Move on to Audience > Audience Manager, and you’ll see a list already populated with some out-of-the-box audience groups. Click Add New to create a new one.
Audiences in Dynamic Yield support a large number of conditions. Right now, we'll create just a single condition based on Products added to cart, as appears below:
Before saving this audience, take a look at the lower part of the screen titled Projected Audience Performance.
You'll probably see all zeros. No worries! the underlying data used for this ad-hoc query is updated in batch every night. In a production website, it looks more like this.
In the next step we will use this audience for targeting, since we have a hunch that these dog lovers would react well to a variation of the banner that's made just for them.

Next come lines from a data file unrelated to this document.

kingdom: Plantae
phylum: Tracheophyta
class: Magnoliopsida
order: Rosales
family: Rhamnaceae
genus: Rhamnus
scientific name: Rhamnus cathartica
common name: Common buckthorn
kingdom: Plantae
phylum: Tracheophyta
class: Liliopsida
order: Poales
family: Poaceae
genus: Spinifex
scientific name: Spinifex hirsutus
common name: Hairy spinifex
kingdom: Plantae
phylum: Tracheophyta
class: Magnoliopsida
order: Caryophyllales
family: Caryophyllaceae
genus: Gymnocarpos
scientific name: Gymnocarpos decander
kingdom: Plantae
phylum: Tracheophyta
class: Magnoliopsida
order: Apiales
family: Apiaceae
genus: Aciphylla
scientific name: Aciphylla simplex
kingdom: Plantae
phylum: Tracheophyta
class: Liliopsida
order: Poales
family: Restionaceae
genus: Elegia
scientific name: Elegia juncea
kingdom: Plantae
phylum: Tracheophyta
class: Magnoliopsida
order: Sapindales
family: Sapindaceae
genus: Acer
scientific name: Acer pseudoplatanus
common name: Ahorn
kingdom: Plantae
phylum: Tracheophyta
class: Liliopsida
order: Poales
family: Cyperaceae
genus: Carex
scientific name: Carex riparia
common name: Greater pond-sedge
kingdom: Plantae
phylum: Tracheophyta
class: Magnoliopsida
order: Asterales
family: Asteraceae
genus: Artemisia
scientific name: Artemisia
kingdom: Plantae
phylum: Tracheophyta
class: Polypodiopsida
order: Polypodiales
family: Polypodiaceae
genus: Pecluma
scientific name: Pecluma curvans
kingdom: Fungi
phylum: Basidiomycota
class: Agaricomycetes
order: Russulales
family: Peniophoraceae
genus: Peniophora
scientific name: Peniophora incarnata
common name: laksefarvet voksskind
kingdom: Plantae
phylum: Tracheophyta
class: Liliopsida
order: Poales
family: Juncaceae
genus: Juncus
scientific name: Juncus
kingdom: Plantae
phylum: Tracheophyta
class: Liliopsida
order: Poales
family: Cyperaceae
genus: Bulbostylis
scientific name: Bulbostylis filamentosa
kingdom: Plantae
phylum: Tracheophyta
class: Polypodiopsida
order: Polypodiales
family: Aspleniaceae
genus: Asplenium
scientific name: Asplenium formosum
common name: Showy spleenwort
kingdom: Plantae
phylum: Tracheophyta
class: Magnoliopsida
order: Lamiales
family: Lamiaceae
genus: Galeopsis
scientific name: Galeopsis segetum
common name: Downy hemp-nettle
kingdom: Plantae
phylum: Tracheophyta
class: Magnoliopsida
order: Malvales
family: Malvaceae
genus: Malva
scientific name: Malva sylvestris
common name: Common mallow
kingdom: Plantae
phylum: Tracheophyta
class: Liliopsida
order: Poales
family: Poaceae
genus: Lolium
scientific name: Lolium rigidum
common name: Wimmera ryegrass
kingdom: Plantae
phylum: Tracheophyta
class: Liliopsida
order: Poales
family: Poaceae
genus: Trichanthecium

Side Notes: A Bit More on Targeting
In real life scenarios, the business user probably won't just act on a hunch (well, not always). When running an A/B Test, you can view the performance of each variation broken down per each audience and act accordingly, or wait for Predictive Targeting to surface such insights for you.
As you can probably guess, there are many ways to try and define audiences of "dog lovers" of varying size, revenue per user (ARPU) and how keen the audience members are on doggie-devotion. One of the best ways to do so is using Affinity, which abstracts away the nitty-gritty details of manually defining just the right conditions.